La conséquence de ce ratage étant la « tolérance » comme substitut. Or aujourd’hui, les groupes veulent de la « reconnaissance » et ne supportent plus d’être assignés à résidence dans un Etat qui se contenterait de les « tolérer ».
Quatre siècles après l’Edit de Nantes, c’est peut-être à la France qu’l revient de montrer la voie.
Je voudrais rajouter que prendre acte de la différence d’une minorité ne signifie pas que celle-ci doit s’imposer à la majorité.
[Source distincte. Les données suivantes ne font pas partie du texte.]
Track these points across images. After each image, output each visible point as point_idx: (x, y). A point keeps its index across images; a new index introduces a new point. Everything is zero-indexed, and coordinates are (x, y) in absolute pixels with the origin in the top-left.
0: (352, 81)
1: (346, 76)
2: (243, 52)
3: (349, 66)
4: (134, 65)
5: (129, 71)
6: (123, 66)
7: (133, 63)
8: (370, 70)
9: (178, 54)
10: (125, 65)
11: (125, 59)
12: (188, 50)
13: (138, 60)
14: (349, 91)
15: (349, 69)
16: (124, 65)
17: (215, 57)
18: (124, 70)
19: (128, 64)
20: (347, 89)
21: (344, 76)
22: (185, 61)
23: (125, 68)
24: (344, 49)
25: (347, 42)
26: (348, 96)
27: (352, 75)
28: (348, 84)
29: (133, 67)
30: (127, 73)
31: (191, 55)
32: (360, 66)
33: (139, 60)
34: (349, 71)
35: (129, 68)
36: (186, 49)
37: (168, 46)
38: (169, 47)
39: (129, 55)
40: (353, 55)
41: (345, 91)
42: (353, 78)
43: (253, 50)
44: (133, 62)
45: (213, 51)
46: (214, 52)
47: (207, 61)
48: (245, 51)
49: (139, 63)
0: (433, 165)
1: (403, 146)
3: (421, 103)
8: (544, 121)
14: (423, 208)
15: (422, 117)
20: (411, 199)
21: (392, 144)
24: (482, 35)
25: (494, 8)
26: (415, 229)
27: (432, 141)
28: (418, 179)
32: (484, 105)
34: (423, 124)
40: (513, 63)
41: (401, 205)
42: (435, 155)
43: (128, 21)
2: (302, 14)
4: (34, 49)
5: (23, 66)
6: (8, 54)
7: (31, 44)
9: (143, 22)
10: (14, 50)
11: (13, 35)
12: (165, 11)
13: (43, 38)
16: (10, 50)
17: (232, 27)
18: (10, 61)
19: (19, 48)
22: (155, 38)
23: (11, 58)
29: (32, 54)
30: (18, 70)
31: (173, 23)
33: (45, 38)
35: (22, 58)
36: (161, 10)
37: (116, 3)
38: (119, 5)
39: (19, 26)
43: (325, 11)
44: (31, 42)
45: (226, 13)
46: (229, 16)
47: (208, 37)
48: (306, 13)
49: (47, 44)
Ainsi peut-on admettre l’homosexualité comme mode de vie d’une minorité sans se priver de rappeler que l’hétérosexualité reste la norme de toute espèce vivante, humaine inclue, soucieuse de se reproduire.
Accepter le port du voile, de la kippa, ou de la croix à l’école, ne contraint pas ceux qui ne partagent pas les prescriptions de ces religions à adopter le même comportement.
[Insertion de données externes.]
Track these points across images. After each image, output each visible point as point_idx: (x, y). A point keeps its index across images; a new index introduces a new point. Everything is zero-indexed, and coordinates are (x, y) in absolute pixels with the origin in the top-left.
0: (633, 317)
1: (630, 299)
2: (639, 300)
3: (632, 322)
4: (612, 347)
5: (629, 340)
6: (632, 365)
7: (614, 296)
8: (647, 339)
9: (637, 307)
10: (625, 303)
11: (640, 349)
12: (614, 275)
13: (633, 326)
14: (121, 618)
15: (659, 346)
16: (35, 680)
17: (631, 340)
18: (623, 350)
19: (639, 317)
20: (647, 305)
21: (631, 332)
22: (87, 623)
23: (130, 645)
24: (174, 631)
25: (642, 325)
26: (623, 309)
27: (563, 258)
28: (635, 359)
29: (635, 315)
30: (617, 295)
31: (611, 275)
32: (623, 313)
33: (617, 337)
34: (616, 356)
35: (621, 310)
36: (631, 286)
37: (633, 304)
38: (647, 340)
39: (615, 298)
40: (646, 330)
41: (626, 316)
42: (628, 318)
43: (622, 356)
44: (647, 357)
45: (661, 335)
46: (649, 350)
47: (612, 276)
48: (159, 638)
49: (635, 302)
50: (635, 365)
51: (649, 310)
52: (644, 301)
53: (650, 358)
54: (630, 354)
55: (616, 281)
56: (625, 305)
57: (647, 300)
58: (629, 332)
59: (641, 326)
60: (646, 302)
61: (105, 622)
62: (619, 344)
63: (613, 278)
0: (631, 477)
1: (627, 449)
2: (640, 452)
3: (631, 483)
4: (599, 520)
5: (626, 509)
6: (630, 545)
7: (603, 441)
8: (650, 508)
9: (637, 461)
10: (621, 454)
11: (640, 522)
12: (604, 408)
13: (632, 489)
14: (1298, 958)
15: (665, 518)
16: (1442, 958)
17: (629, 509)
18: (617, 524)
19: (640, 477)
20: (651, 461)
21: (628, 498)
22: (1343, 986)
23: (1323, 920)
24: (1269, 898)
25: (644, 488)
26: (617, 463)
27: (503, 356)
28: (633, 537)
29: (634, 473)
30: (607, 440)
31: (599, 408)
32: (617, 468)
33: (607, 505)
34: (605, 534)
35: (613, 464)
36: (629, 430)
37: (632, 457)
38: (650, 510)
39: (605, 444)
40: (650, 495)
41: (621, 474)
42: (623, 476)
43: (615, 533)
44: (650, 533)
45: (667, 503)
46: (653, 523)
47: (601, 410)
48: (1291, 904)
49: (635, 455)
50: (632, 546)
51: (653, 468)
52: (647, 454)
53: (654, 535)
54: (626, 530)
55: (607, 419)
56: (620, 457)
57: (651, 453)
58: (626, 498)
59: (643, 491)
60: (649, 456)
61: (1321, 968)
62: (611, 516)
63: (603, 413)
La conception républicaine de la laïcité, qui est une négation radicale de toute affirmation culturelle ou religieuse doit céder la pas à une conception pluraliste de cette laïcité, pour autant que celle-ci ne prétende pas régenter l’espace public à elle toute seule.
Mais, la situation dans laquelle nous sommes (qu’on le déplore ou non), suppose de réfléchir d’ore et déjà, à une redistribution de la souveraineté, pour faire face aux défis d’une société aux frontières de plus en plus iimprécises.
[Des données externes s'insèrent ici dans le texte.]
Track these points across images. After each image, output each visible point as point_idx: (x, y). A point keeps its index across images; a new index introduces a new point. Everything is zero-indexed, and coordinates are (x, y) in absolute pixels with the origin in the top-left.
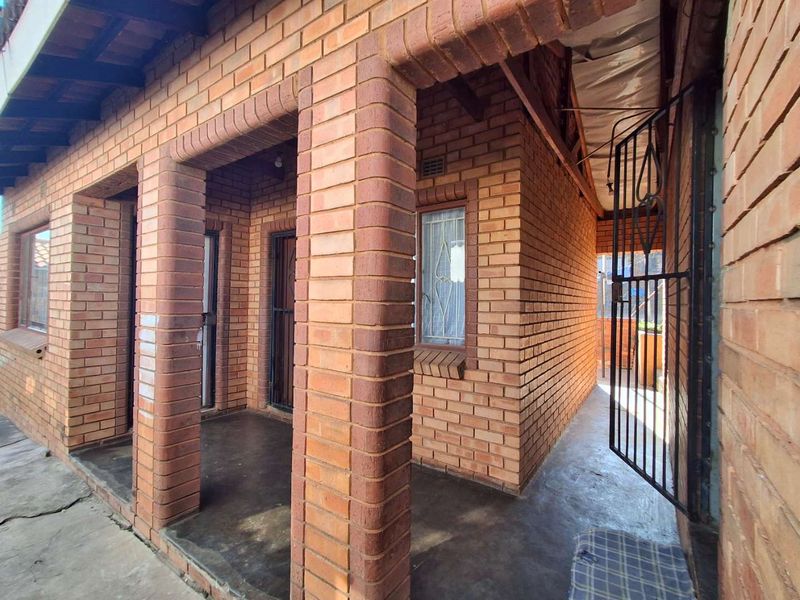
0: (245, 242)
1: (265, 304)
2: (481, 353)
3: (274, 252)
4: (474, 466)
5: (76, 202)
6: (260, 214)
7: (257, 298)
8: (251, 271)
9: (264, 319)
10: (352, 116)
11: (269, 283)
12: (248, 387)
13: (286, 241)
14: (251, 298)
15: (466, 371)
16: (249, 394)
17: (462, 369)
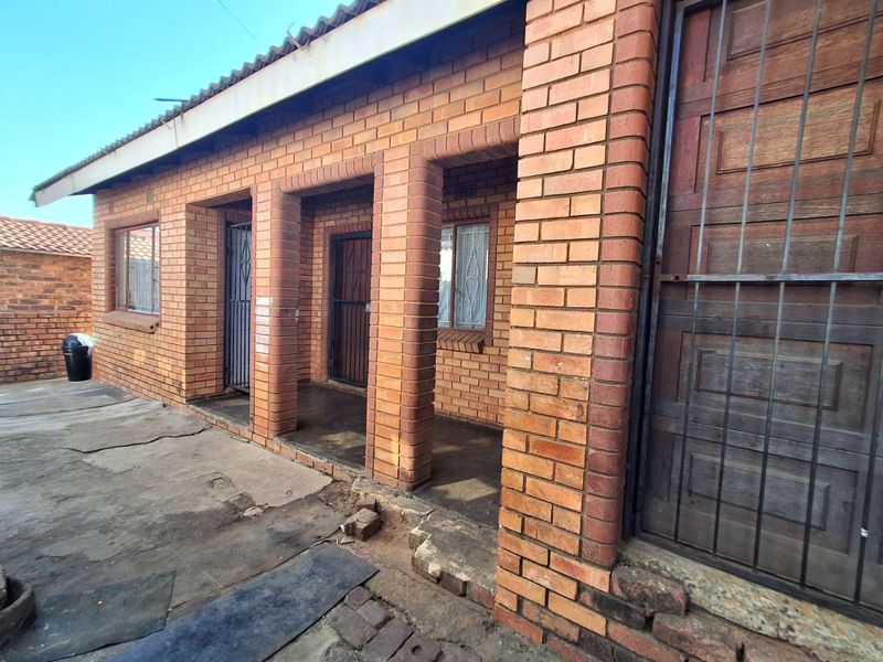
0: (309, 242)
1: (327, 295)
2: (496, 334)
3: (335, 251)
4: (487, 416)
5: (187, 211)
6: (323, 218)
7: (320, 291)
8: (315, 267)
9: (326, 308)
10: (406, 186)
11: (331, 278)
12: (312, 365)
13: (345, 243)
14: (314, 290)
15: (485, 348)
16: (312, 371)
17: (481, 346)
Je suis assez d’accord avec la formulation du 2ème commentaire de Sebasto.
Il devrait y avoir là, pour nous, matière à réflexion et approfondissement.
Prendre acte de la différence des minorités vivant, de fait, sur notre sol, mais, en revanche, affirmer les droits spécifiques de la majorité, admettre le mode de vie d’une minorité sans se priver de rappeler que la loi de la mojorité reste la norme de notre nation, pourrait être, me semble-t-il, une solution efficace et réaliste à la situation de notre société.
Reste qu’en dehors même des notions de minorité et de majorité, il y a l’être historique profond de la Nation France qui s’inscrit, du moins encore pour l’instant, dans des cadres et limites définis par la géographie et par l’Histoire.
Comment prendre en compte et articuler l’ensemble de ces notions, dans un contexte où l’idée même d’une France, fait d’histoire et produit d’un héritage, est largement contestée ?
L’individu est aujourd’hui en contact aussi bien avec le monde et qu’avec son environnement immédiat.
Les notions de fidélité à la nation et de vie citoyenne se superposent à la vie privée et à la fidélité à la culture.
Pour tenter d’éclairer un peu le débat, je citerais Michael Sandel parlant de la diffraction de la souveraineté :
« L’alternative la plus prometteuse à l’Etat souverain n’est pas la communauté mondiale fondée sur la solidarité du genre humain, mais une multiplicité de communautés et de corps politiques……L’Etat-nation ne doit pas disparaître, mais seulement abandonner sa prétention à être le seul de la puissance souveraine et l’objet principal de l’allégeance politique. …… Seul un régime qui disperse la souveraineté à la fois en haut et en bas peut combiner la puissance requise pour rivaliser avec le marché mondial et la différenciation nécessaire à une vie publique qui aspire à engager la participation consciente de ses citoyens ».
C’est une vision très monarchiste de la société, non?
Intéressante discussion! J’aurais tendance à dire à Gérard Pol que les français de tradition sont en France une minorité et non une majorité, et même qu’ils ne peuvent espérer avoir de droits collectifs qu’à la condition de s’affirmer en tant que tels.
Quant à Sebasto, j’inclinerais à qualifier Michael Sandel, peut-être pas de monarchiste, car le terme prête à confusion, mais en tout cas de communautariste et peut-être contrerévolutionnare.